======== Supplied text ========

A free and fair election is defined by political scientist Robert Dahl as an election in which "coercion is comparatively uncommon". A free and fair election involves political freedoms and fair processes leading up to the vote, a fair count of eligible voters who cast a ballot (including such aspects as electoral fraud or voter suppression), and acceptance of election results by all parties. An election may partially meet international standards for free and fair elections, or may meet some standards but not others.

A study published in 2016 of elections in 169 countries over the period 1975 to 2011 estimated that only about half of elections were free and fair. The study evaluated ten dimensions of the conduct of elections:

 legal framework (whether there was a constitutional right of citizens to vote and seek office, whether elections were held at regular intervals, and whether election-related laws were not changed immediately before an election)

======== Material ========

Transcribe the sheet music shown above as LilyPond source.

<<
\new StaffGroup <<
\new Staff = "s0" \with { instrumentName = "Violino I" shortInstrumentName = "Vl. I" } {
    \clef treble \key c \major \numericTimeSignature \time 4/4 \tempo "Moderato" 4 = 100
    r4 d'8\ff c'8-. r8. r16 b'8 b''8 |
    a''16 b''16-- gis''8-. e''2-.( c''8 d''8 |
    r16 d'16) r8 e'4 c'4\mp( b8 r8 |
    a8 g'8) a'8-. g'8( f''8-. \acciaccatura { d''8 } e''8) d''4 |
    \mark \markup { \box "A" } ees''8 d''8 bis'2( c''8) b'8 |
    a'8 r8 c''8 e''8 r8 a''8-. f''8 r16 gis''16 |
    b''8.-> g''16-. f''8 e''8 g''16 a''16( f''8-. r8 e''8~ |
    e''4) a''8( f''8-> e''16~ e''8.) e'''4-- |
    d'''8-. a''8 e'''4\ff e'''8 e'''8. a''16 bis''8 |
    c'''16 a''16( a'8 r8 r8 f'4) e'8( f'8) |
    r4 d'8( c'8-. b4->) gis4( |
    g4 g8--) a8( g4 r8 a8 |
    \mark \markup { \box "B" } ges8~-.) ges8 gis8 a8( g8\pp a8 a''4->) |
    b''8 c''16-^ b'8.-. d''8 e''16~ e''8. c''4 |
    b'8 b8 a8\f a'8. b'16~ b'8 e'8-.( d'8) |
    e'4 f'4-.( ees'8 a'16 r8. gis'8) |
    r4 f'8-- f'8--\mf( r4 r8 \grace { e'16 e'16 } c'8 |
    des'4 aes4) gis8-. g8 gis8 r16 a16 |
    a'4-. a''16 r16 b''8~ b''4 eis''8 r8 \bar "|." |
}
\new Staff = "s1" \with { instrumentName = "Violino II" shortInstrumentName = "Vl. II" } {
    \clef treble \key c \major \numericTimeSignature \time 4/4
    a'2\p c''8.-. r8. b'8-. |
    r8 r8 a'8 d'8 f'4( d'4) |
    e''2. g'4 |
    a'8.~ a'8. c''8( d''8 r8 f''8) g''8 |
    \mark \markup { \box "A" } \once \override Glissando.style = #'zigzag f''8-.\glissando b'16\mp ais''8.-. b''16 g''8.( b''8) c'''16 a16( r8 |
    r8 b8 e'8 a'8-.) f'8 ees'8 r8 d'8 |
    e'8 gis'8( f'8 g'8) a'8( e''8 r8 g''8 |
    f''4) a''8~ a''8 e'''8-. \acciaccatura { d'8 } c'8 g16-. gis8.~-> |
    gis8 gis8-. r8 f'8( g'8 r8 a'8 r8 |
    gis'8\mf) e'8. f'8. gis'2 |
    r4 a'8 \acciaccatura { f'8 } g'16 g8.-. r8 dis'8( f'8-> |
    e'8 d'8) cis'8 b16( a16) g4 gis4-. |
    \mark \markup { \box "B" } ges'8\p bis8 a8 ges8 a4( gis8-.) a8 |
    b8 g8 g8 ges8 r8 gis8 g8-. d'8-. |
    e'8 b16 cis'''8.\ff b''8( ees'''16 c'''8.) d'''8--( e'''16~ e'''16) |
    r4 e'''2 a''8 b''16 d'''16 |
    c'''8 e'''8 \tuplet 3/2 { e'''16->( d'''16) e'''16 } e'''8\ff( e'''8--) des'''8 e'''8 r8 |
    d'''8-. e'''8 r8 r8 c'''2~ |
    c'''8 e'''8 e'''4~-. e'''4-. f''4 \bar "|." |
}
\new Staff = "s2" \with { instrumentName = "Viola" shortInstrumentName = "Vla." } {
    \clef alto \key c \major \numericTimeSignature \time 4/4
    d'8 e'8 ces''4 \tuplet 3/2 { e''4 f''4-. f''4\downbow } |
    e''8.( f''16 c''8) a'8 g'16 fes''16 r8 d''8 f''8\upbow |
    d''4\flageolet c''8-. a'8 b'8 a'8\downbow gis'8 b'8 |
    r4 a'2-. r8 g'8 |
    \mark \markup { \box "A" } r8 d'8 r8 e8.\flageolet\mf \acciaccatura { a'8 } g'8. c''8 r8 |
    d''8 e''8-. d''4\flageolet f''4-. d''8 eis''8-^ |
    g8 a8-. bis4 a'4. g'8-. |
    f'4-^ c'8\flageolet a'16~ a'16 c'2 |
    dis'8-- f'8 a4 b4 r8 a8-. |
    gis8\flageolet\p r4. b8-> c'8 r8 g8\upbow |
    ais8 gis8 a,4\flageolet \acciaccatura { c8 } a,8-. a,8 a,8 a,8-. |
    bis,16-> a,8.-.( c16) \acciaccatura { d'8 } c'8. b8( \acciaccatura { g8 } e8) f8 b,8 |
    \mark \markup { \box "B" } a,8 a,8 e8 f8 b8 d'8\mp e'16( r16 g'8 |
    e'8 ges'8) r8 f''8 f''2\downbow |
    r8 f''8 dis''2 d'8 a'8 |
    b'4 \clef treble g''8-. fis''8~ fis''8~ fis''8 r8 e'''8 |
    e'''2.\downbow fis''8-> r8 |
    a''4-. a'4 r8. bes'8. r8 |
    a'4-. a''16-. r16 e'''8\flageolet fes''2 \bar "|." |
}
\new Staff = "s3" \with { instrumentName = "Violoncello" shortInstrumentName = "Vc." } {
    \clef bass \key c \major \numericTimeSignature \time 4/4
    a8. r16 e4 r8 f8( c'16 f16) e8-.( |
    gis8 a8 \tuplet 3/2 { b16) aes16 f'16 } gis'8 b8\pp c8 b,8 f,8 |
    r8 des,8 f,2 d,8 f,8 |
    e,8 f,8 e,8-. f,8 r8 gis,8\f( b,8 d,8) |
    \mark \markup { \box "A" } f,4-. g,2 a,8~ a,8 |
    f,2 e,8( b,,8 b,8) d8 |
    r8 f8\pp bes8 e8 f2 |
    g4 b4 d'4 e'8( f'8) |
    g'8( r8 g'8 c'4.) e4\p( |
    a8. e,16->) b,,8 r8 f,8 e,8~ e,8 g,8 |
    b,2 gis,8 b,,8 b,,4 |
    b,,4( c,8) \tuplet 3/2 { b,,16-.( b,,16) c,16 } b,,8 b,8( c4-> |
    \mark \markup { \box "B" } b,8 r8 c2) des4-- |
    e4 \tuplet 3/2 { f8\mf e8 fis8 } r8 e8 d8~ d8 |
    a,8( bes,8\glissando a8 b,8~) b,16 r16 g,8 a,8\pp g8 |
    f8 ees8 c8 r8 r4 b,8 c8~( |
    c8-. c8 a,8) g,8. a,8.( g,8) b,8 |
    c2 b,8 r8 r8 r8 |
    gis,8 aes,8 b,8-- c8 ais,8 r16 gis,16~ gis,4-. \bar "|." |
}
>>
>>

========

• _Task list_
a) Answer from the passage on free and fair elections:
(i) Which political scientist defines a free and fair election as one where "coercion is comparatively uncommon"?
(ii) How many countries were covered by the study published in 2016?
(iii) How many dimensions of election conduct did that study evaluate?
b) Summarize the passage on free and fair elections in two sentences.
You can set the data aside; it isn't needed here.

• _Solutions_
a)
(i) Robert Dahl
(ii) 169
(iii) Ten

b) A free and fair election involves political freedoms and fair processes before the vote, a fair count of eligible voters' ballots, and acceptance of the results by all parties, though an election may meet some standards and not others. A 2016 study of elections in 169 countries from 1975 to 2011, which evaluated ten dimensions of election conduct, estimated that only about half were free and fair.